• **Available data**:
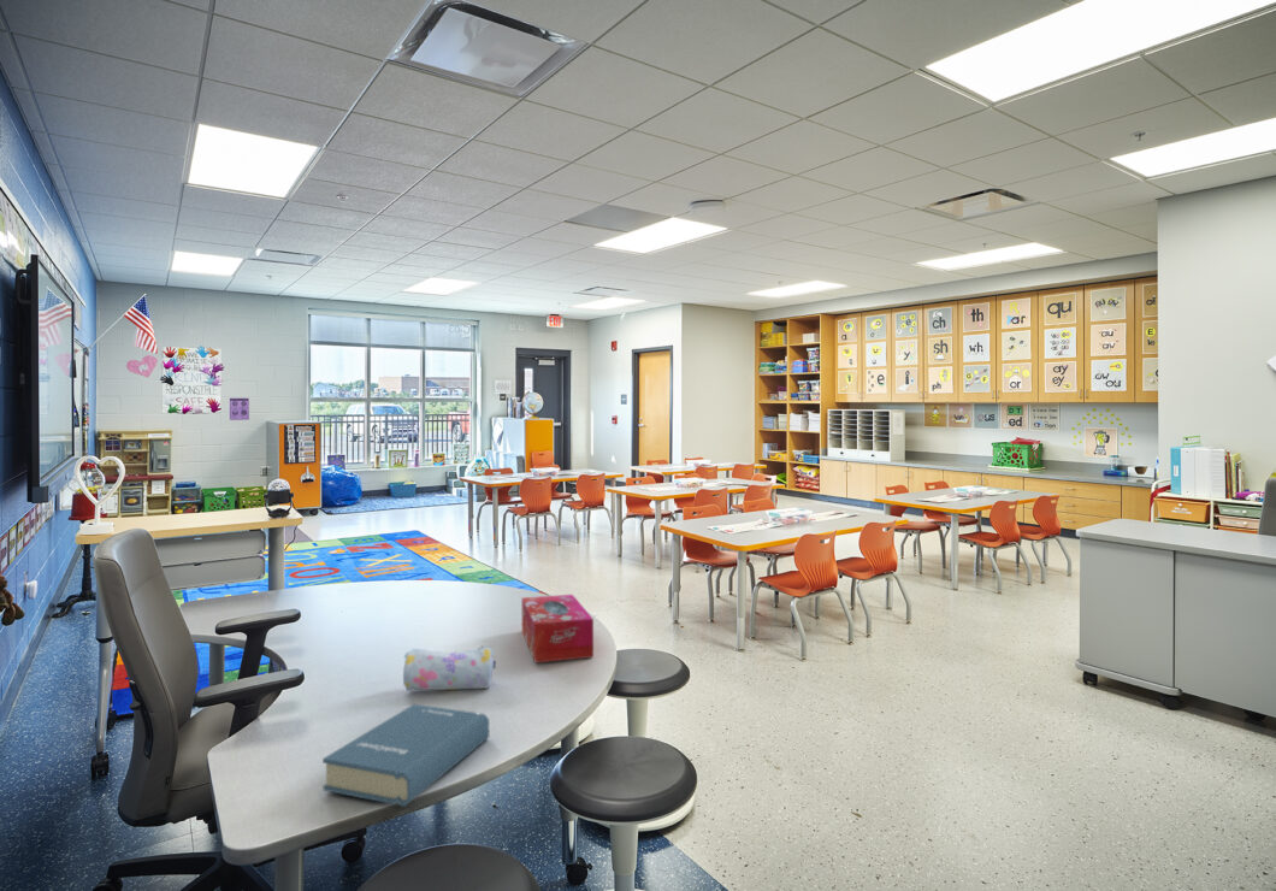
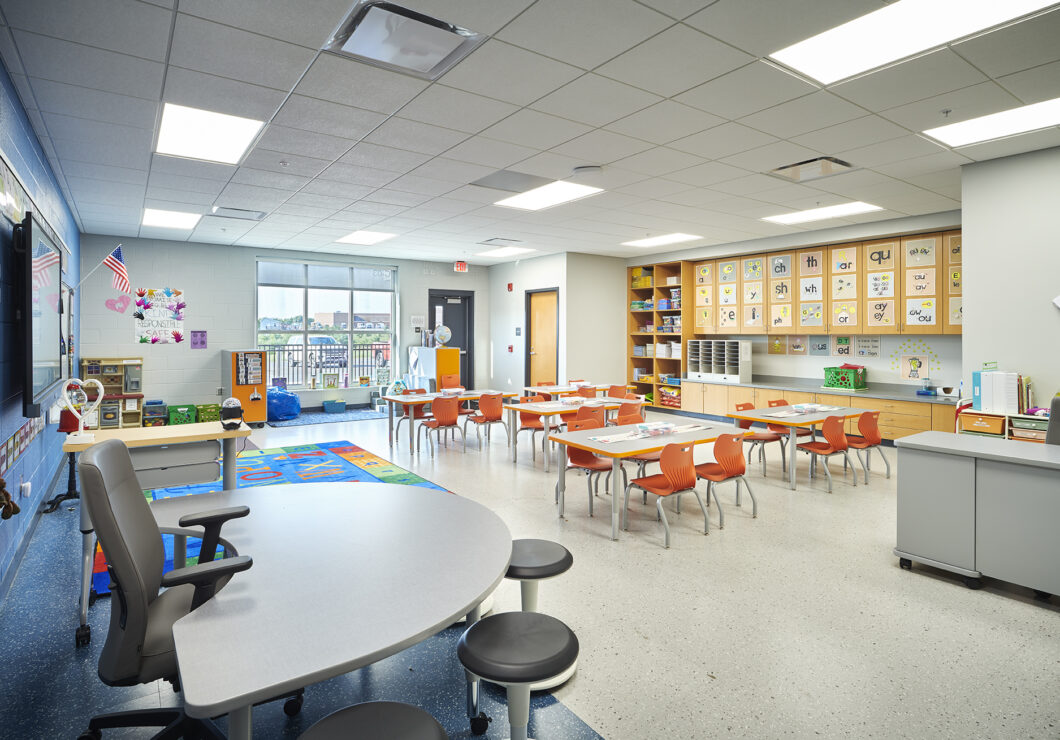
- hardback book [321,703,490,808]
- tissue box [521,594,595,663]
- pencil case [402,644,497,692]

• **Problem to work on**: Would you restate all of the data above word for word, omitting the pictures?

• **Response area**:
- hardback book [321,703,490,808]
- tissue box [521,594,595,663]
- pencil case [402,644,497,692]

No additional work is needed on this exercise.